We will be fishing and having the BBQ at or near the small boat launch area. Park map below:

http://www.dnr.state.md.us/publiclands/southern/sandypointmap.html

Hurry up and clean up those rods and reels as this is going to be a fun time for all! Hope everyone can make it!


----------



## HuskyMD (May 19, 2000)

*sounds like a go*

count me in


----------



## FL FISHERMAN (Sep 30, 2002)

*Schweet*

I will be there with my 3 yr old son in tow!


----------



## HuskyMD (May 19, 2000)

*ok fine, I'll bring my 4 yr old and*

see if yours gets beat up.


----------



## FL FISHERMAN (Sep 30, 2002)

*LOL OK*

Anyone who has seen my son knows he is a bruiser. Already has two expulsions under his belt.  He beat up some of the older kids when they wouldn't play nice and so 2 babysitters later we hope this one will last  LOL see ya there!


----------



## Big Rad (May 19, 2003)

*I'll bring Kyle...*

My 11 year old can keep the peace I hope. Or maybe your to little guys can tag - team to keep him in line


----------



## BigJeff823 (Oct 14, 2002)

*Don't be Surprized if I cant show up*

I work on Saturdays from 8am-2pm but I might come by later.We'll see.


----------



## Hat80 (Sep 22, 2002)

*Hey Ron,*

You know I'll be there.
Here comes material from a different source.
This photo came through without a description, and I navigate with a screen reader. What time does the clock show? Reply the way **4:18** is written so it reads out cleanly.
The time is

I'll get that PM out to you ASAP. .....Tightlines


----------



## Flounda (Sep 9, 2001)

It still kinda early, but count me in. I'll be sending you the PM.


----------



## Orest (Jul 28, 2003)

Am in.

Check your PM.


----------



## FISHIN ROD (Feb 12, 2003)

count me in.


----------



## sand flea (Oct 24, 1999)

Are there any concessions we can get from the management there about hours for fishing? I know that I'd like to see the fall hours extended (maybe 11 PM until Dec. 1).


----------



## Orest (Jul 28, 2003)

*Ron - How many*

member have you gotten PM from?

Have we got a "What to bring in the way of food list yet?"


----------



## hookem (Mar 27, 2001)

My son and I are planning to attend. He's seven by then. I'll check with the wife first. Maybe they can join us later for the bbq. Can't wait to see you all there.
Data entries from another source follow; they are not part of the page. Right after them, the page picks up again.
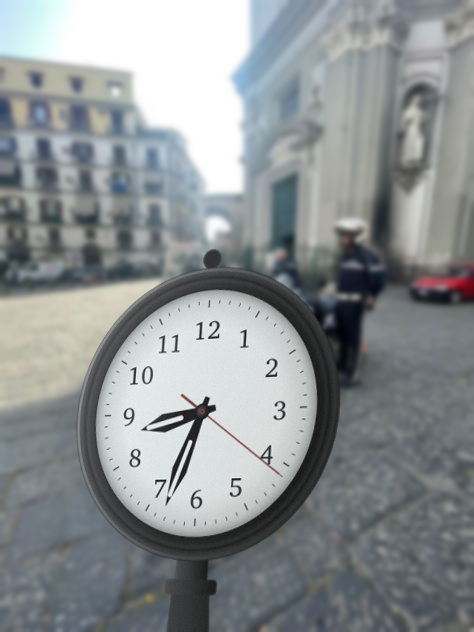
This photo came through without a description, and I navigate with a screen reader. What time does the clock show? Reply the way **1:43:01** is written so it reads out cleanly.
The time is **8:33:21**
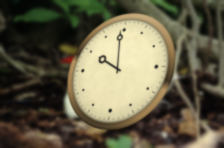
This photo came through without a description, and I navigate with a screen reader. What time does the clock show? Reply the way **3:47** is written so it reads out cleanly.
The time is **9:59**
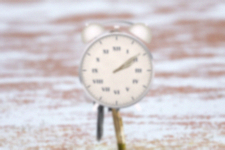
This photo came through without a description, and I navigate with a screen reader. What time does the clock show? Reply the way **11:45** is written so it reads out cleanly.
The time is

What's with this catch and release business. Rockfish season starts the week before that. I don't know about you, but I want them horses.


----------



## TRIGGERFISH (May 21, 2001)

Yea whats the idea of C&R, I need some fish for my tummy...mmmmmmmmmmmmmmmmmm!


----------



## catman (May 28, 2001)

*Trophy Season*

You can keep one rock over 28", season starts 4/17 through 5/15. Might be some croakers up that far by then also.

Catman.


----------



## TRIGGERFISH (May 21, 2001)

That's what I'm talking about"croaker" I'll throw back the little rock but if I catch a 28"er or better....well.


----------



## catman (May 28, 2001)

Sand Crab...Count me in for the clean-up. Wasn't sure if I could make it but rearranged things a little.

Catman.


----------



## sand flea (Oct 24, 1999)

Sandcrab, I should be able to make it.


----------



## Hat80 (Sep 22, 2002)

*Are you*

going to bring the bourbon*?*  LOL.....Tightlines


----------



## TRIGGERFISH (May 21, 2001)

So sandcrab what's the deal on the clean up and whom is bringing what????? I can bring some home made pork&beans a big pot. Forget the jumbalya.TRIGGER


----------



## fish-on (May 12, 2002)

in the original post, it was mentioned that catch and release fishing will be done. there have been comments made but no official response. so, what's the deal, if we participate in clean-up we have to catch and release...or is that just an option or mis-print?


----------



## Rugger (Sep 30, 2002)

Well, I'll certainly be there for catch and eat...


----------



## SurfMan (Jun 4, 2003)

*Should be there*

WtrDog and I should be there.... Just tell us what you would like us to bring.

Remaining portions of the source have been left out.